● **Study questions**:
- A) Reproduce the passage of the forum thread about the removable boat t-top from "My wife and" to "with you guys!!".
- B) In the forum thread about the removable boat t-top, list every username whose header shows a date in 2013, naming each one once.
- C) Go on with the forum thread about the removable boat t-top from where it stops.

● **Exercise passage**:
────

# Bye bye umbrella



## Tarponator (Mar 17, 2009)

My wife and son enjoy going out on the boat but as you all know it gets crazy hot out. I have been using an umbrella for the past few years and it just wasn't cutting it anymore so I began to look at some other options. I really didn't want a bimini on a flats boat and after hours and hours of scouring the web I realized what I wanted did not exist.  So I contacted a marine fabricator I have worked with in the past and told him what I was looking for and this is what we came up with. It's a removable t-top that inserts into 4 rod holders, two on each gunnel. I can still keep my skiff in the garage and when I want it to be non family polling skiff the gunnel is flush. I really love the design we came up with and wanted to share it with you guys!!


----------



## larryg (Dec 11, 2013)

very cool, especially for the ability to remove.


----------



## kfa4303 (Jun 25, 2012)

Awesomeness!!!! Very clean work. Me thinks there will be some imitators in no time


----------



## cutrunner (Jun 8, 2010)

Wow that actually looks really good


----------



## jmrodandgun (Sep 20, 2013)

I think you're going to need a longer push pole...


----------



## permitchaser (Aug 26, 2013)

looks great...were do you mount that TM


----------



## Tarponator (Mar 17, 2009)

Thanks!! I have a deck plate on the bow and a Blue Point tm mount that I use. I like to have the deck open when I poll/fly fish or cruise.


----------



## WhiteDog70810 (May 6, 2008)

That turned out really nice. A lot of family guys would be wise to follow your example.

Nate


----------



## permitchaser (Aug 26, 2013)

Good idea I fly fish too so my TM has a quick release so I can clear the deck. Your boat is a great looking and functional.


----------



## swampfox (May 9, 2007)

SICK!

How did you end up with the height? And can you give us a close up of the rod holder/gunnel/tubes? Is that a locking ratchet joint?


----------



## joeeth (Nov 18, 2013)

────

● **Data supplied**:
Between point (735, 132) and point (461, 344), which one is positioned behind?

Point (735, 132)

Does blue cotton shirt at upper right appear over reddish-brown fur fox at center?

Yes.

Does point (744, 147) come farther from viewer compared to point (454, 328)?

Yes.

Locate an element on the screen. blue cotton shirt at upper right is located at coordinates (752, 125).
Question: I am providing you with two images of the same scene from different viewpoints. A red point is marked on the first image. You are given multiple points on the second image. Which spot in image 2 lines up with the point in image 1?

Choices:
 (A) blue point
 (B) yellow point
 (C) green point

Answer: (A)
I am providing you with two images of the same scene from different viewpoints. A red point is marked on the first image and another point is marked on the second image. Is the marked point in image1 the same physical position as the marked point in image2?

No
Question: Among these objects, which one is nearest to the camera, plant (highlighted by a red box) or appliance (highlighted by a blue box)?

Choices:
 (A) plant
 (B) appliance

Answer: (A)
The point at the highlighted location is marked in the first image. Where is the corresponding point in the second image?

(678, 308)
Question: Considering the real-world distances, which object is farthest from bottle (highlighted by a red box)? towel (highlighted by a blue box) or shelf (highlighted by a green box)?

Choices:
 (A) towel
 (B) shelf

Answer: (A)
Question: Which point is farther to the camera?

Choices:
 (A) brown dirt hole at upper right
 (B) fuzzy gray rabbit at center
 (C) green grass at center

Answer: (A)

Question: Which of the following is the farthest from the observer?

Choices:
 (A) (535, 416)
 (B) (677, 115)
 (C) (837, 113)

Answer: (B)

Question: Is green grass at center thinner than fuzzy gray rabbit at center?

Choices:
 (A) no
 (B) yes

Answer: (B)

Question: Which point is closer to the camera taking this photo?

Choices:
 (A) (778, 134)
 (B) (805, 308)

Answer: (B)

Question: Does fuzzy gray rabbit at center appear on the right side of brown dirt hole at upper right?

────

● **Results by task**:
- A)
My wife and son enjoy going out on the boat but as you all know it gets crazy hot out. I have been using an umbrella for the past few years and it just wasn't cutting it anymore so I began to look at some other options. I really didn't want a bimini on a flats boat and after hours and hours of scouring the web I realized what I wanted did not exist.  So I contacted a marine fabricator I have worked with in the past and told him what I was looking for and this is what we came up with. It's a removable t-top that inserts into 4 rod holders, two on each gunnel. I can still keep my skiff in the garage and when I want it to be non family polling skiff the gunnel is flush. I really love the design we came up with and wanted to share it with you guys!!

- B) larryg, jmrodandgun, permitchaser, joeeth

- C)
I love the looks of this. 

I also love that it is removable. I would not want this permanent and the fact that it goes into rod holders make it even better. 

How much does it weigh? does it affect your performance numbers? I know you aren't worried about performance with the family on the boat but I was just wondering. 

Very cool and very original. It is posts like this that keep me coming to the forums every day. 

Thanks for sharing.


----------



## makin moves (Mar 20, 2010)

Looks sweet but I would be concerned with the actual shade that the top will provide. It doesn't look very big and seems you might be chasing the little area of shade around the boat as the sun moves just to stay covered. Maybe be Iam  wrong but it happens with biminis that have a much larger coverage area than that top does.


----------



## Net 30 (Mar 24, 2012)

Looks cool. 

Did you consider making the top larger to provide more shade?


----------



## firecat1981 (Nov 27, 2007)

That looks great!

Just a thought, if you need more shape, maybe you can have a screen made that will hook from the back of the t-top to the poling platform.


----------



## Tarponator (Mar 17, 2009)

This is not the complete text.